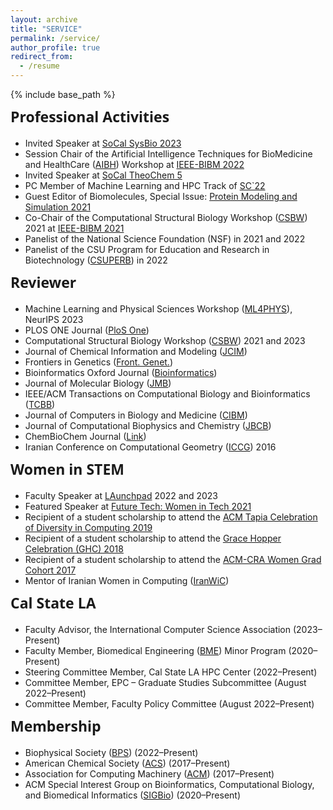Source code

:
 ```yaml
---
layout: archive
title: "SERVICE"
permalink: /service/
author_profile: true
redirect_from:
  - /resume
---  
```


{% include base_path %}

<h2 style="text-align: left; margin-bottom: 30px; 
font-family: Segoe UI;
margin:12px 0px 20px 0px;
font-weight: 700;
line-height:27px;
font-size: 23px;">Professional Activities</h2>

<ul>
  <li>Invited Speaker at <a href="https://socalsysbio.github.io/SoCalSysBio2023/" target="_blank" rel="noopener noreferrer">SoCal SysBio 2023</a></li>
  <li>Session Chair of the Artificial Intelligence Techniques for BioMedicine and HealthCare (<a href="https://sites.google.com/view/aibh2022/home?pli=1" target="_blank" rel="noopener noreferrer">AIBH</a>) Workshop at <a href="https://ieeebibm.org/BIBM2022/" target="_blank" rel="noopener noreferrer">IEEE-BIBM 2022</a></li>
  <li>Invited Speaker at <a href="https://socaltheochem5.wordpress.com/" target="_blank" rel="noopener noreferrer">SoCal TheoChem 5</a></li>
  <li>PC Member of Machine Learning and HPC Track of <a href="https://sc22.supercomputing.org/" target="_blank" rel="noopener noreferrer">SC`22</a></li>
  <li>Guest Editor of Biomolecules, Special Issue: <a href="https://www.mdpi.com/journal/biomolecules/special_issues/CSBW_2021" target="_blank" rel="noopener noreferrer">Protein Modeling and Simulation 2021</a></li>
  <li>Co-Chair of the Computational Structural Biology Workshop (<a href="https://facultyweb.cs.wwu.edu/~jagodzf/csbw/" target="_blank" rel="noopener noreferrer">CSBW</a>) 2021 at <a href="https://ieeebibm.org/BIBM2021/" target="_blank" rel="noopener noreferrer">IEEE-BIBM 2021</a></li>
  <li>Panelist of the National Science Foundation (NSF) in 2021 and 2022</li>
  <li>Panelist of the CSU Program for Education and Research in Biotechnology (<a href="https://www.calstate.edu/impact-of-the-csu/research/csubiotech/" target="_blank" rel="noopener noreferrer">CSUPERB</a>) in 2022</li>
</ul>

<h2 style="text-align: left; margin-bottom: 30px; 
font-family: Segoe UI;
margin:12px 0px 20px 0px;
font-weight: 700;
line-height:27px;
font-size: 23px;">Reviewer</h2>
<ul>
  <li>Machine Learning and Physical Sciences Workshop (<a href="https://ml4physicalsciences.github.io/2023/" target="_blank" rel="noopener noreferrer">ML4PHYS</a>), NeurIPS 2023</li>
  <li>PLOS ONE Journal (<a href="https://journals.plos.org/plosone/" target="_blank" rel="noopener noreferrer">PloS One</a>)</li>
  <li>Computational Structural Biology Workshop (<a href="https://facultyweb.cs.wwu.edu/~jagodzf/csbw/" target="_blank" rel="noopener noreferrer">CSBW</a>) 2021 and 2023</li>
  <li>Journal of Chemical Information and Modeling (<a href="https://pubs.acs.org/journal/jcisd8" target="_blank" rel="noopener noreferrer">JCIM</a>)</li>
  <li>Frontiers in Genetics (<a href="https://www.frontiersin.org/journals/genetics" target="_blank" rel="noopener noreferrer">Front. Genet.</a>)</li>
  <li>Bioinformatics Oxford Journal (<a href="https://academic.oup.com/bioinformatics?login=false" target="_blank" rel="noopener noreferrer">Bioinformatics</a>)</li>
  <li>Journal of Molecular Biology (<a href="https://www.sciencedirect.com/journal/journal-of-molecular-biology" target="_blank" rel="noopener noreferrer">JMB</a>)</li>
  <li>IEEE/ACM Transactions on Computational Biology and Bioinformatics (<a href="https://www.computer.org/csdl/journal/tb" target="_blank" rel="noopener noreferrer">TCBB</a>)</li>
  <li>Journal of Computers in Biology and Medicine (<a href="https://www.sciencedirect.com/journal/computers-in-biology-and-medicine" target="_blank" rel="noopener noreferrer">CIBM</a>)</li>
  <li>Journal of Computational Biophysics and Chemistry (<a href="https://www.worldscientific.com/worldscinet/jcbc" target="_blank" rel="noopener noreferrer">JBCB</a>)</li>
  <li>ChemBioChem Journal (<a href="https://chemistry-europe.onlinelibrary.wiley.com/journal/14397633" target="_blank" rel="noopener noreferrer">Link</a>)</li>
  <li>Iranian Conference on Computational Geometry (<a href="http://iccg.aut.ac.ir/" target="_blank" rel="noopener noreferrer">ICCG</a>) 2016</li>
</ul>

<h2 style="text-align: left; margin-bottom: 30px; 
font-family: Segoe UI;
margin:12px 0px 20px 0px;
font-weight: 700;
line-height:27px;
font-size: 23px;">Women in STEM</h2>

<ul>
  <li>Faculty Speaker at <a href="https://www.calstatela.edu/ecst/success/launchpad" target="_blank" rel="noopener noreferrer">LAunchpad</a> 2022 and 2023</li>
  <li>Featured Speaker at <a href="https://casugol.com/ftwit/" target="_blank" rel="noopener noreferrer">Future Tech: Women in Tech 2021</a></li>
  <li>Recipient of a student scholarship to attend the <a href="https://tapiaconference.cmd-it.org/wp-content/uploads/2020/06/Tapia-Conference-2019-Program.pdf" target="_blank" rel="noopener noreferrer">ACM Tapia Celebration of Diversity in Computing 2019</a></li>
  <li>Recipient of a student scholarship to attend the <a href="https://ghc.anitab.org/2018-grace-hopper-celebration" target="_blank" rel="noopener noreferrer">Grace Hopper Celebration (GHC) 2018</a></li>
  <li>Recipient of a student scholarship to attend the <a href="https://cra.org/cra-wp/events/grad-cohort-workshop-2017/" target="_blank" rel="noopener noreferrer">ACM-CRA Women Grad Cohort 2017</a></li>
  <li>Mentor of Iranian Women in Computing (<a href="https://iranwic.org/" target="_blank" rel="noopener noreferrer">IranWiC</a>)</li>
</ul>

<h2 style="text-align: left; margin-bottom: 30px; 
font-family: Segoe UI;
margin:12px 0px 20px 0px;
font-weight: 700;
line-height:27px;
font-size: 23px;">Cal State LA</h2>

<ul>
  <li>Faculty Advisor, the International Computer Science Association (2023–Present)</li>
  <li>Faculty Member, Biomedical Engineering (<a href="https://www.calstatela.edu/ecst/biomedical-engineering/faculty" target="_blank" rel="noopener noreferrer">BME</a>) Minor Program (2020–Present)</li>
  <li>Steering Committee Member, Cal State LA HPC Center (2022–Present)</li>
  <li>Committee Member, EPC – Graduate Studies Subcommittee (August 2022–Present)</li>
  <li>Committee Member, Faculty Policy Committee (August 2022–Present)</li>
</ul>

  
<h2 style="text-align: left; margin-bottom: 30px; 
font-family: Segoe UI;
margin:12px 0px 20px 0px;
font-weight: 700;
line-height:27px;
font-size: 23px;">Membership</h2>
<ul>
  <li>Biophysical Society (<a href="https://www.biophysics.org/" target="_blank" rel="noopener noreferrer">BPS</a>) (2022–Present)</li>
  <li>American Chemical Society (<a href="https://www.acs.org/" target="_blank" rel="noopener noreferrer">ACS</a>) (2017–Present)</li>
  <li>Association for Computing Machinery (<a href="https://www.acm.org/" target="_blank" rel="noopener noreferrer">ACM</a>) (2017–Present)</li>
  <li>ACM Special Interest Group on Bioinformatics, Computational Biology, and Biomedical Informatics (<a href="https://www.sigbio.org/" target="_blank" rel="noopener noreferrer">SIGBio</a>) (2020–Present)</li>
</ul>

━━━━━━

WHAT IS EXPECTED:
In the listing above, find the line with "<li>Panelist of the CSU" and the line with "<li>Frontiers in Genetics", then print exactly those two lines and every line between them, and nothing more.

ANSWER TO THIS EXERCISE:
  <li>Panelist of the CSU Program for Education and Research in Biotechnology (<a href="https://www.calstate.edu/impact-of-the-csu/research/csubiotech/" target="_blank" rel="noopener noreferrer">CSUPERB</a>) in 2022</li>
</ul>

<h2 style="text-align: left; margin-bottom: 30px; 
font-family: Segoe UI;
margin:12px 0px 20px 0px;
font-weight: 700;
line-height:27px;
font-size: 23px;">Reviewer</h2>
<ul>
  <li>Machine Learning and Physical Sciences Workshop (<a href="https://ml4physicalsciences.github.io/2023/" target="_blank" rel="noopener noreferrer">ML4PHYS</a>), NeurIPS 2023</li>
  <li>PLOS ONE Journal (<a href="https://journals.plos.org/plosone/" target="_blank" rel="noopener noreferrer">PloS One</a>)</li>
  <li>Computational Structural Biology Workshop (<a href="https://facultyweb.cs.wwu.edu/~jagodzf/csbw/" target="_blank" rel="noopener noreferrer">CSBW</a>) 2021 and 2023</li>
  <li>Journal of Chemical Information and Modeling (<a href="https://pubs.acs.org/journal/jcisd8" target="_blank" rel="noopener noreferrer">JCIM</a>)</li>
  <li>Frontiers in Genetics (<a href="https://www.frontiersin.org/journals/genetics" target="_blank" rel="noopener noreferrer">Front. Genet.</a>)</li>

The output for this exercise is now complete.